Knockout studies in model organisms are well established and have hugely facilitated our
understanding of our own genome and the biological pathways which connect many of the twenty
thousand or so genes. However, where not backed up by human observational studies, animal knock-
outs can be misleading as the underlying mechanism may be different in the model organism or the
gene may have a different (or other acquired) function(s). Also some human genes lack homologues in
the commonly analysed model organisms (some may even have no homologues, also known as
‘orphan’ genes) which is another limitation of these gene knockout studies. Therefore candidate genes
derived from model organism ‘knockouts’ cannot be directly translated to a human model until the
same phenotype is also observed in humans. However, sampling randomly from a consanguineous
population will enable the identification of natural human knock-outs, enabling the identification of
house-keeping genes (i.e. when knocked out, are lethal before reaching puberty), non-essential genes
(i.e. when knocked out, do not cause any clinical outcomes early or late in life), genes which cause late
onset disorders (e.g. highly penetrant mutations in certain genes causing certain cancers) and genes
causing embryo loss - alongside the Mendelian (and monogenic forms of common) disease causal
ones. In this sense, studies of consanguineous populations can be used as examples of a ‘quasi-reverse
genetics’ study (QRG), with direction of study being ‘genotype to phenotype’, similar to the reverse
genetics studies carried out in model organisms.

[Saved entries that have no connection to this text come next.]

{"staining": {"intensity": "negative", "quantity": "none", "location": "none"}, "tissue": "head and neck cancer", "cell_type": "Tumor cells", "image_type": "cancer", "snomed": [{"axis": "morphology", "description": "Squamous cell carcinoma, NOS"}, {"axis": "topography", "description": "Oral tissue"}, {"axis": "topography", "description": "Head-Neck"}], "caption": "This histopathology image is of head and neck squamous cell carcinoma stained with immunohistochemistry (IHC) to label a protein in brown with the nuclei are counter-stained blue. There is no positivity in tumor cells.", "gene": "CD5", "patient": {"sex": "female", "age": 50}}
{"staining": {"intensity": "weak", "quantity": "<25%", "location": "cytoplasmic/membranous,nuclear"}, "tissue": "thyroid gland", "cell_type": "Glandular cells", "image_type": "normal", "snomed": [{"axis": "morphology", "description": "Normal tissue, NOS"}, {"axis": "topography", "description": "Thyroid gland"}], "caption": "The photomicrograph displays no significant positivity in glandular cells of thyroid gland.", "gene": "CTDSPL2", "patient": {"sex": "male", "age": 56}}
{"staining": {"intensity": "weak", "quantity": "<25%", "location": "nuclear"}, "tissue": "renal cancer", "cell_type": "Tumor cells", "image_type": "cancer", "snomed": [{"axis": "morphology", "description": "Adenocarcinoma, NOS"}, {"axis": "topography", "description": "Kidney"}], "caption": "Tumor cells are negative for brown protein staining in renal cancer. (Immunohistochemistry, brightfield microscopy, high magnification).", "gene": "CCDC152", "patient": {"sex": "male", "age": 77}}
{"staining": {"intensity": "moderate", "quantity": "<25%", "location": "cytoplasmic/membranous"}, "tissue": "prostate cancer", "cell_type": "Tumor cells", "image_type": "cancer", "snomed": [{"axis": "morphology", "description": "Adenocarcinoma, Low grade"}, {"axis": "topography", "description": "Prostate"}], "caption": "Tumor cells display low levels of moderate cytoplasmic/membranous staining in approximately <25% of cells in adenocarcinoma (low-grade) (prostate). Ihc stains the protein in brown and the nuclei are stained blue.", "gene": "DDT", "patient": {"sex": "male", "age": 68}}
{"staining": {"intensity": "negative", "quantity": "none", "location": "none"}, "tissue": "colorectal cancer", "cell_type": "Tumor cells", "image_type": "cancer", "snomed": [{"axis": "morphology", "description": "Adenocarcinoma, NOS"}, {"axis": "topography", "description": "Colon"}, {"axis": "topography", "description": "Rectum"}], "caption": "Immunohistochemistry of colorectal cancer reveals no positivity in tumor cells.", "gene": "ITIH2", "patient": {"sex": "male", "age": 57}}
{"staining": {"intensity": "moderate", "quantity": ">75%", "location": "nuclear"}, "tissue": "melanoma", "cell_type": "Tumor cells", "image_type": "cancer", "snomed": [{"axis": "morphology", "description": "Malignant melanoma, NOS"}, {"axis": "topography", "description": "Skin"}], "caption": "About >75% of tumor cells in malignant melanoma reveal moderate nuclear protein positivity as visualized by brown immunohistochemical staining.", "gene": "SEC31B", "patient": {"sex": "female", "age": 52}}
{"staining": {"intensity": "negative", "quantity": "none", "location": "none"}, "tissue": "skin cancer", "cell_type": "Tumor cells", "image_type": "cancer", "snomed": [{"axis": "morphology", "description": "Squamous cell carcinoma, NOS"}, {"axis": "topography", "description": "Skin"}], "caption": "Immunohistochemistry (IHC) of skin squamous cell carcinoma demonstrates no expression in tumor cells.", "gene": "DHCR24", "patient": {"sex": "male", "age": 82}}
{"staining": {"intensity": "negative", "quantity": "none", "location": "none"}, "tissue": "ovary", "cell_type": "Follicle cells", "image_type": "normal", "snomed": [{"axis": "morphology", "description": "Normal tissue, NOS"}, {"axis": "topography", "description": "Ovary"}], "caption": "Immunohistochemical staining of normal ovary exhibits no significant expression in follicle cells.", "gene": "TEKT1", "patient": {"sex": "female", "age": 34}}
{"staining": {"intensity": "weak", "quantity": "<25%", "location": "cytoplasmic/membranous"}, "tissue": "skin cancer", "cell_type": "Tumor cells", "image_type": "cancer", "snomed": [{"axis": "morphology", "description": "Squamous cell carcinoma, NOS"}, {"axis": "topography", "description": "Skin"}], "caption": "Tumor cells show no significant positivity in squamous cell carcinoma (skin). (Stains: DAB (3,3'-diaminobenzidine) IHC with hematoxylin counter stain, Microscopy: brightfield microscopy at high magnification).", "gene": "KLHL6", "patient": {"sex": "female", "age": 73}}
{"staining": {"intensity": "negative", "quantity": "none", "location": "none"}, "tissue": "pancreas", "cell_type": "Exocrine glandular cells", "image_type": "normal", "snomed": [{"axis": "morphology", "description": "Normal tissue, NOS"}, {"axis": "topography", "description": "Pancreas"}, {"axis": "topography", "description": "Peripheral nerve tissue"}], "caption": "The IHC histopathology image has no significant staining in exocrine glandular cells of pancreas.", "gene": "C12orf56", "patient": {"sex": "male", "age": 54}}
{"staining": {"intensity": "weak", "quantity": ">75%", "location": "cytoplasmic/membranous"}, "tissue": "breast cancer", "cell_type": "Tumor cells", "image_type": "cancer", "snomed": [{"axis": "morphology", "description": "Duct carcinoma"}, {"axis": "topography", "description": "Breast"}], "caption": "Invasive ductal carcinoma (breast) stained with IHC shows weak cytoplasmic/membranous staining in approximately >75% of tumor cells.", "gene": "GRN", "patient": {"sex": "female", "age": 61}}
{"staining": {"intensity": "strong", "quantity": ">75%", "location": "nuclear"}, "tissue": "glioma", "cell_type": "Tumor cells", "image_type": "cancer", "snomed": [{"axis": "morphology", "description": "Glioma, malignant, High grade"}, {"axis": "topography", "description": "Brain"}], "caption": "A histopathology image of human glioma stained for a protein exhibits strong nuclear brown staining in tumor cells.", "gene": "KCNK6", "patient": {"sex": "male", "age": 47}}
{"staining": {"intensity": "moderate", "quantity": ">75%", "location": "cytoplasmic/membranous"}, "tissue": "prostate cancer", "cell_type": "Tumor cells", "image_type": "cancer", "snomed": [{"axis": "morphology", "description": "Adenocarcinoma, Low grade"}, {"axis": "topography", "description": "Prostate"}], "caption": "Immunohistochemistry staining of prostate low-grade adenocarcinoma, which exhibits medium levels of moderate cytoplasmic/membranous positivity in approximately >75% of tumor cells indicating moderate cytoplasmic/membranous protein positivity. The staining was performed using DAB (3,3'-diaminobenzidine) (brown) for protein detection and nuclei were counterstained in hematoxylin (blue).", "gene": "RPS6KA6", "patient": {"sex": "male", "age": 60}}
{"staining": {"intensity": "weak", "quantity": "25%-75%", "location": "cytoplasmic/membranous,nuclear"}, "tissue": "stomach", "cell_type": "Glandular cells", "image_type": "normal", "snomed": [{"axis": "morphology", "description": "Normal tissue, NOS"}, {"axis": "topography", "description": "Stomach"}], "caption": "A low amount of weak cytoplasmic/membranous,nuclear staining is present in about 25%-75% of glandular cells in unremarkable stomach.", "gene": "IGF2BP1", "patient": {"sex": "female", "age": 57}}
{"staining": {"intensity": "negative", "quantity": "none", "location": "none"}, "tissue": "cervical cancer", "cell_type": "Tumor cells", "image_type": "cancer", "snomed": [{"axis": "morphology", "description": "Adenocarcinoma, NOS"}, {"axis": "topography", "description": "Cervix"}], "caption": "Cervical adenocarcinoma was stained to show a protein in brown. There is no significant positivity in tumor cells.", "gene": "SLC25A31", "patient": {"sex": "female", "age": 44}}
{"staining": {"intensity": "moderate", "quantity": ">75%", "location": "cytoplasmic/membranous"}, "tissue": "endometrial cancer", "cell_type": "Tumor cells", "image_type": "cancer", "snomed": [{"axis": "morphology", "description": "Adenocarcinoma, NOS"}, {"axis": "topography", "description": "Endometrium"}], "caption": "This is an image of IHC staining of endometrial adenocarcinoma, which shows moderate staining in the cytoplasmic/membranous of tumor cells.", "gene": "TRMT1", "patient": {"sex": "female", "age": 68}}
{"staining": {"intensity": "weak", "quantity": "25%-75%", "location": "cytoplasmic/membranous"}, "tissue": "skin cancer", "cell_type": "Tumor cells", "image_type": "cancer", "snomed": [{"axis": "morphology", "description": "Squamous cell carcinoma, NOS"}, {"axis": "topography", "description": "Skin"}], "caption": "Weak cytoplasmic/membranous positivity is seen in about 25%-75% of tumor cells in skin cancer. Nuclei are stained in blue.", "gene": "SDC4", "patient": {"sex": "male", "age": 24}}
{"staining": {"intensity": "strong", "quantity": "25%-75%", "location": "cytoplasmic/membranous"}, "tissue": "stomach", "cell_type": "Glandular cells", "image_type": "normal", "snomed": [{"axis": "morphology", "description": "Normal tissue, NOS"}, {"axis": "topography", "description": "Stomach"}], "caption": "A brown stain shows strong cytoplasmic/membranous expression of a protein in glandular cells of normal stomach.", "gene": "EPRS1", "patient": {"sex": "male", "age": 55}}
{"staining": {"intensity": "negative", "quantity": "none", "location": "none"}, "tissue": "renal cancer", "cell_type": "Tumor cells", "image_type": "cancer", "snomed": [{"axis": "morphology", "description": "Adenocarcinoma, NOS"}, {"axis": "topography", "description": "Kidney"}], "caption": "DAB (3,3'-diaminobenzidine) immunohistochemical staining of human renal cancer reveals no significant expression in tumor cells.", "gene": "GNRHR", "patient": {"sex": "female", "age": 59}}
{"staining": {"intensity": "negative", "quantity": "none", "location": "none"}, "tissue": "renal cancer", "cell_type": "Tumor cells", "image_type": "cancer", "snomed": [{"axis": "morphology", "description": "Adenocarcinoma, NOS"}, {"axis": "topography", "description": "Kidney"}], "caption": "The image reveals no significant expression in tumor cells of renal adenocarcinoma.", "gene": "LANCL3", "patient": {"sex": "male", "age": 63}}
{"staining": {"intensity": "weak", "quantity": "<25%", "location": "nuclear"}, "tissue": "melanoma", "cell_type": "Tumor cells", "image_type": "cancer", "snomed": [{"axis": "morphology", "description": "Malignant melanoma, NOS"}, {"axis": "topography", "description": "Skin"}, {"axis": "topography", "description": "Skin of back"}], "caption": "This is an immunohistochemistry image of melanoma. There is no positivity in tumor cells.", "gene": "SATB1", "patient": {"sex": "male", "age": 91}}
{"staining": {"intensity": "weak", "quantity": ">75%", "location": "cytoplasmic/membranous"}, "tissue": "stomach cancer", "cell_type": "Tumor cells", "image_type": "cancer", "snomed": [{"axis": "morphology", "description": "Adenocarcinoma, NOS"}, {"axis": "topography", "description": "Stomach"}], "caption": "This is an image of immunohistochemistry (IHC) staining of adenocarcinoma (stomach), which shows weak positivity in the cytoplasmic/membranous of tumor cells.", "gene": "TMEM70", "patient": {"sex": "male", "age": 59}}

To put simply, which genes have been inactivated in a
consanguineous individual can be determined initially using whole-exome sequencing (WES) or
genotyping, then the short-term and long-term effects of the knockouts can be observed; if any.
Ultimately, findings from ‘complete knock-outs’ can have considerable implications at the
‘population’ level, and not just for the respective families/individuals (e.g. by facilitating useful drug
target identification, elucidating underlying biology of certain traits/diseases).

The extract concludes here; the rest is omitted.